作業項目 A —
社会保険の文章から、「例えば、普段は週に18時間働」で始まり「そ106万円以上になります。」で終わる部分を一字も変えずに抜き出してください。
作業項目 B —
社会保険の文章で「そのため、毎月の給料が」で始まる段落を、大事な点を残したまま箇条書きにまとめてください。

選んだ文章 —

フリーターとして働いていると、社会保険への加入が本当に必要なのか悩む方は多いのではないでしょうか。

本記事では社会保険と国民健康保険の違いや、それぞれのメリット・デメリットを詳しく解説します。
自分の働き方にあわせて、将来を見据えたベストな判断ができるよう、ぜひ参考にしてください。


フリーターが社会保険に入る為の主な4つの条件

フリーターの方が社会保険に加入するためには、いくつかの条件を満たさなければなりません。主な条件としては、具体的に以下の4つのポイントが重要になります。

更に詳しく、パートの社会保険の加入条件やメリット・デメリットを知りたい方は、以下記事も参考にしてください。

関連記事:パートの社会保険とは?加入条件やメリット・デメリットを徹底解説

週20時間以上の労働

フリーターの方が社会保険に加入するための条件の一つ目は、1週間の働く時間が20時間以上であることです。会社と取り決めた「所定労働時間」を指し、毎日の残業時間はここに含まれません。

例えば、普段は週に18時間働いていて、時々残業して20時間を超えるケースでは、この条件を満たしたことにはならないので注意が必要です。あくまで、契約で定められた基本的な労働時間が週20時間以上であることが求められます。

週20時間という基準は、雇用保険の加入基準なども参考に設定されており、被用者としての実態があるかどうかの一つの目安とされています。安定して週20時間以上働く契約であれば、社会保険の加入対象となる可能性が高いです。

参考:年金Q&A|日本年金機構

月8.8万円以上の賃金

社会保険に加入するための二つ目の条件として、原則、給料が月に8万8千円以上であることが必要です。年収に換算すると、およそ106万円以上になります。

8万8千円という金額は、国民年金の保険料を自分で納めている人たちとのバランスを考えて設定されています。もし、この金額よりも少ない給料で厚生年金に加入できてしまうと、国民年金の保険料よりも少ない負担で、将来もらえる年金が多くなってしまい、不公平感が生まれる可能性があるためです。

そのため、毎月の給料がこの基準額以上であることが、社会保険に加入するための大切なポイントとなります。給料には、基本給だけでなく、毎月決まって支払われる手当なども含まれますが、ボーナスや残業代は通常含めずに計算するので、その点も覚えておきましょう。

参考:短時間労働者に対する健康保険・厚生年金保険の適用の拡大|日本年金機構

2カ月超の継続雇用見込み

フリーターの方が社会保険に加入するための三つ目の条件は、同じ職場で2カ月を超えて働く見込みがあることです。

令和4年9月までの条件は「1年以上の勤務が見込まれること」とされていました。しかし、令和4年10月からは、より多くの方が社会保険の恩恵を受けられるように、期間が短縮されました。

フルタイムで働く正社員の方と同じように、「2カ月を超える雇用の見込み」があれば、条件を満たすことになります。以前よりも短い期間で社会保険に加入できるようになったため、フリーターの方にとっても加入のハードルが少し下がったと言えるでしょう。

参考:社会保険適用拡大よくある質問|厚生労働省

学生ではない

社会保険に加入するための条件の四つ目として、学生ではないことが挙げられます。

原則として、昼間学生や専門学校生などは、アルバイトで他の条件を満たしていても社会保険の適用対象外となります。

元のデータ —
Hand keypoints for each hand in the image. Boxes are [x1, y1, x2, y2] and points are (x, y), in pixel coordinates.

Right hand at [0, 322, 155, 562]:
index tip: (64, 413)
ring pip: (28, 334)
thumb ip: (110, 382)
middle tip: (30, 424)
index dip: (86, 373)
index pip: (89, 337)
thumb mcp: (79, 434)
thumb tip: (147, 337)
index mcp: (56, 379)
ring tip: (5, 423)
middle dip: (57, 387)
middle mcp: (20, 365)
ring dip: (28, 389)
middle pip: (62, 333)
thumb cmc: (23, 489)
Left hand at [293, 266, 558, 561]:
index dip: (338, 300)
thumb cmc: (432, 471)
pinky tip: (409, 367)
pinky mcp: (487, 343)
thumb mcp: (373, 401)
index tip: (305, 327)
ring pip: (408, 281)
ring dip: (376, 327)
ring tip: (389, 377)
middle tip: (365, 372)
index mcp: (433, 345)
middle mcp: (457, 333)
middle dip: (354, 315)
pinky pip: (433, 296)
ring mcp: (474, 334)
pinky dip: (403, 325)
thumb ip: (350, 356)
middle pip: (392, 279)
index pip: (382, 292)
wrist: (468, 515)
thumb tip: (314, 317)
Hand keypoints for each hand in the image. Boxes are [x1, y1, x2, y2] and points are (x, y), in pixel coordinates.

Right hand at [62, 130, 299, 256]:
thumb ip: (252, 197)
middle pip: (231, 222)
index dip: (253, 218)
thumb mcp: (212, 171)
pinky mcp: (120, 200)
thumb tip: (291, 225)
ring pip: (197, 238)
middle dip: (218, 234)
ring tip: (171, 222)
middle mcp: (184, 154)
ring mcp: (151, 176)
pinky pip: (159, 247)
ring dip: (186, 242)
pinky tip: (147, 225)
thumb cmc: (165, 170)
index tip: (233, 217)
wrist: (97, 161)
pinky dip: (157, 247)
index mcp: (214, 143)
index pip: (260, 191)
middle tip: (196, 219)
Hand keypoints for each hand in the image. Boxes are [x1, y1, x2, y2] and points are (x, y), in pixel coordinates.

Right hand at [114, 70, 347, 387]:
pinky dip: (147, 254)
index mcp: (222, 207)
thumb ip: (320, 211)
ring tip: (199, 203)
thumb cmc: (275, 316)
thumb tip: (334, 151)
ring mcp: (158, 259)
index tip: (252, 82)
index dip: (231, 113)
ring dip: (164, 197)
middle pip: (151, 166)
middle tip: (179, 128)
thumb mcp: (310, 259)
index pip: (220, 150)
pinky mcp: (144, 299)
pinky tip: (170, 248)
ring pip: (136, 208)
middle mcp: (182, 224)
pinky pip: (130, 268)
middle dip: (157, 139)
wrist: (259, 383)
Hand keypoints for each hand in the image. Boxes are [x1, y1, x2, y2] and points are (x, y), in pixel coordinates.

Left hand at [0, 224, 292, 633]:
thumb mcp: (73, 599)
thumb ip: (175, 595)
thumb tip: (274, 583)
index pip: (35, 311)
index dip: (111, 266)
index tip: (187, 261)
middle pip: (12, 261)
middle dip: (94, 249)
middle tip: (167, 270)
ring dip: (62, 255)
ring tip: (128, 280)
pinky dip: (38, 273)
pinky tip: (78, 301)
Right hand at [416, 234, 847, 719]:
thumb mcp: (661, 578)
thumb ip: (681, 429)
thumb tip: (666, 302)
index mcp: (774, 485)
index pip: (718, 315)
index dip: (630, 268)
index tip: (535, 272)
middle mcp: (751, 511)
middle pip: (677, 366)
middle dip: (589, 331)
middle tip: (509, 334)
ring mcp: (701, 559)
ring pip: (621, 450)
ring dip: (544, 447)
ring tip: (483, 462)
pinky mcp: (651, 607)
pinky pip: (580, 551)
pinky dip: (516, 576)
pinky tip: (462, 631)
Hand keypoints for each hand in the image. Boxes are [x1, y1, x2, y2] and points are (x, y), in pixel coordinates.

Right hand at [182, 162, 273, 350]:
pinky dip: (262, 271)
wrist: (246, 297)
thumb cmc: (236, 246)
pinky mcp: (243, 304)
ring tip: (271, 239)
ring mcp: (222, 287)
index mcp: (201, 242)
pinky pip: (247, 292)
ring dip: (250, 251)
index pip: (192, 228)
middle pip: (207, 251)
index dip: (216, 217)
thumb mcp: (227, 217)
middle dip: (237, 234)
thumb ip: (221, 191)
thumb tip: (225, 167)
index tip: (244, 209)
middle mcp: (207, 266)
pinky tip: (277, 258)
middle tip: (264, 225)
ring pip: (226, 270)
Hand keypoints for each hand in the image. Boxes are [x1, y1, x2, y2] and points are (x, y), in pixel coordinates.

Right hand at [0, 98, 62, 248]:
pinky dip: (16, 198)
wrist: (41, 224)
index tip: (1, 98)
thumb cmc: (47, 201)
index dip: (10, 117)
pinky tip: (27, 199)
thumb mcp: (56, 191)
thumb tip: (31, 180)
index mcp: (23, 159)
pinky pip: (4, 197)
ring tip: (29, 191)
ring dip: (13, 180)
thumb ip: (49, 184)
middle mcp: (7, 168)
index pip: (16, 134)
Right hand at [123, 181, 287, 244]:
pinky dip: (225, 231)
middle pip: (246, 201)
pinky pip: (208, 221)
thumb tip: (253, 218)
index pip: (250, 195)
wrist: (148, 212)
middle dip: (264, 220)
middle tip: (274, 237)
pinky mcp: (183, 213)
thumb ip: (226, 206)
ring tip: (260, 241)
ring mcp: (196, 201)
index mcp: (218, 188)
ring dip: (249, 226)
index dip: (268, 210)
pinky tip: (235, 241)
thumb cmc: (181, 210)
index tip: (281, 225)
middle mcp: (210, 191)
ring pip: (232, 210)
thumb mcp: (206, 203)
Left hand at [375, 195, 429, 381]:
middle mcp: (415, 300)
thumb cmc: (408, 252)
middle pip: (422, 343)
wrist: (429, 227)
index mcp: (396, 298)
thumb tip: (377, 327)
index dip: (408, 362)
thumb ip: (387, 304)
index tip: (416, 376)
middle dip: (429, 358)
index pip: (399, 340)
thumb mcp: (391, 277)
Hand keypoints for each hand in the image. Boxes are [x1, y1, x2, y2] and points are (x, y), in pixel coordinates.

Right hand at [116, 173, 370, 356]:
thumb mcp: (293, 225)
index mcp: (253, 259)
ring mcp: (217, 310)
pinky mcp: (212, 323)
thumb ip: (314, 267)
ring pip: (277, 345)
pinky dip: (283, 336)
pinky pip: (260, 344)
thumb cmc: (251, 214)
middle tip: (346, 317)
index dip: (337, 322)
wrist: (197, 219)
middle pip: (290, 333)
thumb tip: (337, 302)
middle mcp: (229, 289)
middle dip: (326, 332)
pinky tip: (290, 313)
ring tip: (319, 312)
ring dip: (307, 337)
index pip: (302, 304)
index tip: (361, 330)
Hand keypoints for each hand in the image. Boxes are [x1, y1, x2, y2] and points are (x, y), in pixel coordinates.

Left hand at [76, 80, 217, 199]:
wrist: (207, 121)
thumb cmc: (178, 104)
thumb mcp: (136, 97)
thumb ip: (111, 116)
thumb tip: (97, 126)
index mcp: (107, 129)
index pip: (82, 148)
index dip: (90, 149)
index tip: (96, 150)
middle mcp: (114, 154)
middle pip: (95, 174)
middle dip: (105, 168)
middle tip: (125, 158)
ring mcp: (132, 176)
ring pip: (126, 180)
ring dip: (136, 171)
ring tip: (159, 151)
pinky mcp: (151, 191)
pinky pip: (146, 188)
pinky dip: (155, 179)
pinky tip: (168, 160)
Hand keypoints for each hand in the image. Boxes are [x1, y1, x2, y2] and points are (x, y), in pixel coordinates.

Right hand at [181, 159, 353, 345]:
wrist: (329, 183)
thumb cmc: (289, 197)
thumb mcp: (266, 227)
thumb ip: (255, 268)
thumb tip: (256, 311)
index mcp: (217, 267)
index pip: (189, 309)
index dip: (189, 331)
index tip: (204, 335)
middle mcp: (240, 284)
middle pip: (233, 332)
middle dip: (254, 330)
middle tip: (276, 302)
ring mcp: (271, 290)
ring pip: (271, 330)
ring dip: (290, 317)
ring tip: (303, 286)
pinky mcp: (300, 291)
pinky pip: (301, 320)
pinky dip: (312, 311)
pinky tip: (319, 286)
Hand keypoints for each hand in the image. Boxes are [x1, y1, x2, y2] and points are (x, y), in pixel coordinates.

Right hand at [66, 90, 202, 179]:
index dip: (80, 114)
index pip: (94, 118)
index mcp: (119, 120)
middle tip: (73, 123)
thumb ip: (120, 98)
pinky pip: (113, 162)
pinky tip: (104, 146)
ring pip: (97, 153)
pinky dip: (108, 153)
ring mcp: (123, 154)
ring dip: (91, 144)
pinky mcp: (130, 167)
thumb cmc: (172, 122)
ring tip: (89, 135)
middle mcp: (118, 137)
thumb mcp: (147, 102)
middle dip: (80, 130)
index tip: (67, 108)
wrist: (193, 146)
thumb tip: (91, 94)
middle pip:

作業の回答 A —
例えば、普段は週に18時間働いていて、時々残業して20時間を超えるケースでは、この条件を満たしたことにはならないので注意が必要です。あくまで、契約で定められた基本的な労働時間が週20時間以上であることが求められます。

週20時間という基準は、雇用保険の加入基準なども参考に設定されており、被用者としての実態があるかどうかの一つの目安とされています。安定して週20時間以上働く契約であれば、社会保険の加入対象となる可能性が高いです。

参考:年金Q&A|日本年金機構

月8.8万円以上の賃金

社会保険に加入するための二つ目の条件として、原則、給料が月に8万8千円以上であることが必要です。年収に換算すると、およそ106万円以上になります。

作業の回答 B —
- 毎月の給料が基準額以上であることが、社会保険に入るための大切なポイント
- 給料には基本給のほか、毎月決まって支払われる手当も含まれる
- ボーナスや残業代は、通常は計算に含めない